Seule Société Générale mène aujourd’hui un grand chantier, en Russie. « Le plan de transformation de Rosbank progresse mais les frais généraux sont tenus, le produit net bancaire (PNB) augmente de 8,2 % par rapport au troisième trimestre 2011 et le coût du risque se normalise, souligne Bernardo Sanchez Incera, directeur général délégué de Société Générale, dans un pays qui enregistre une inflation de plus de 8 %. » Le groupe de La Défense est aussi le seul français à disposer d’implantations significatives dans des pays émergents (voir le tableau), notamment en Europe de l’Est et centrale, avec un point noir en Roumanie où le coût du risque demeure élevé, mais aussi autour du bassin méditerranéen où il a ouvert 71 agences supplémentaires sur un an (dont 21 au Maroc). Au Crédit Agricole, la BDDI a en revanche été réduite comme peau de chagrin. Bien sûr, le groupe est présent en Pologne, en Serbie ou au Maroc, mais avec des positions réduites, tandis que sa participation dans Bankinter, au Portugal, passée à 19,4 %, est désormais déconsolidée (entraînant une charge de 193 millions d’euros) et que le RNPG de son réseau Cariparma en Italie a fondu de 44,5 %, à 27 millions d’euros au trimestre dernier.

L’intégration

L’Italie, où les banques se sont lancées dans une coûteuse chasse aux dépôts sur fond de conjoncture défavorable, est considérée par BNP Paribas comme un de ses marchés domestiques. Sa logique d’intensification des relations avec les entreprises, en offrant une palette complète de services permettant aussi de collecter des ressources (lire l’entretien) s’est ainsi traduite en Italie par une augmentation des volumes de cash management et des revenus d’intérêt, accompagnée d’une amélioration du coefficient d’exploitation à 54,2 %, sans toutefois empêcher un recul du résultat avant impôts de BNL de 6,6 % par rapport au troisième trimestre 2011 (141 millions d’euros).

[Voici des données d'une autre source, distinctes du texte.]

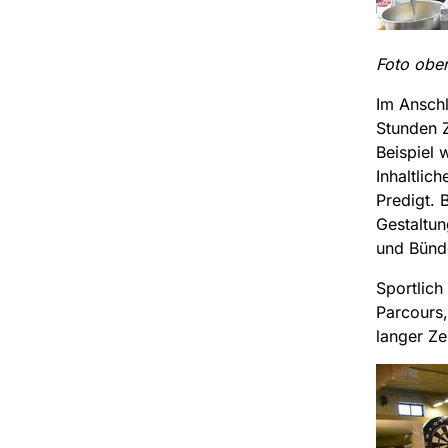
Foto obe
Im Anschl
Stunden 
Beispiel
Inhaltlic
Predigt. 
Gestaltu
und Bünde
Sportlich
Parcours,
langer Ze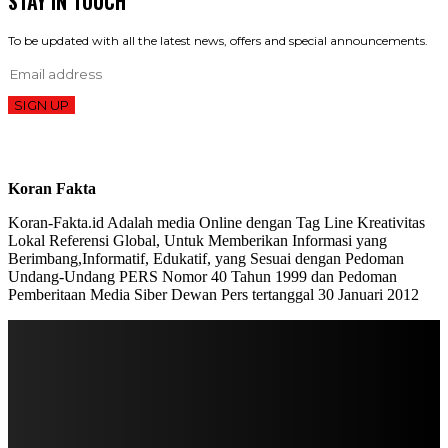
STAY IN TOUCH
To be updated with all the latest news, offers and special announcements.
SIGN UP
Koran Fakta
Koran-Fakta.id Adalah media Online dengan Tag Line Kreativitas
Lokal Referensi Global, Untuk Memberikan Informasi yang
Berimbang,Informatif, Edukatif, yang Sesuai dengan Pedoman
Undang-Undang PERS Nomor 40 Tahun 1999 dan Pedoman
Pemberitaan Media Siber Dewan Pers tertanggal 30 Januari 2012
STAY IN TOUCH
TO BE UPDATED WITH ALL THE LATEST NEWS, OFFERS AND SPECIAL
ANNOUNCEMENTS.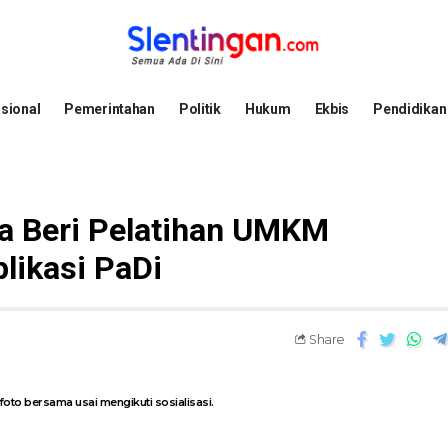
sional
Pemerintahan
Politik
Hukum
Ekbis
Pendidikan
ta Beri Pelatihan UMKM
plikasi PaDi
Share
oto bersama usai mengikuti sosialisasi.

Pour autant, BNP Paribas a tous les atouts pour saisir les prochaines occasions de développement. En Turquie, la rationalisation du réseau TEB menée en 2011 a permis d’améliorer son coefficient d’exploitation (qui recule de 28 points, à 62,0 %, par rapport au troisième trimestre 2011) alors que son PNB a augmenté de 47,6 %. Quant à son retrait de la banque de détail en Russie, le groupe s’en est accommodé en passant un accord avec Sberbank dans le crédit à la consommation. En Pologne, il a laissé filer des acquisitions, mais a mis en place un plan d’adaptation permettant de réduire les frais. Malgré ses difficultés en Ukraine, il entend conserver sa filiale qui pourrait être parmi les banques du pays les mieux placées pour se développer à nouveau.

En outre, BNP Paribas est suffisamment solide pour pouvoir présenter dans son prochain plan stratégique, attendu début 2013, de nouvelles ambitions en Asie et aux Etats-Unis où le groupe parvient petit à petit à faire entrer le réseau Bank of the West dans son modèle intégré (L’Agefi Hebdo du 1er novembre). Encore faut-il que les régulateurs lui permettent d’aller au bout de sa logique industrielle mise au service des entreprises et de la gestion de leurs flux, comme en Europe.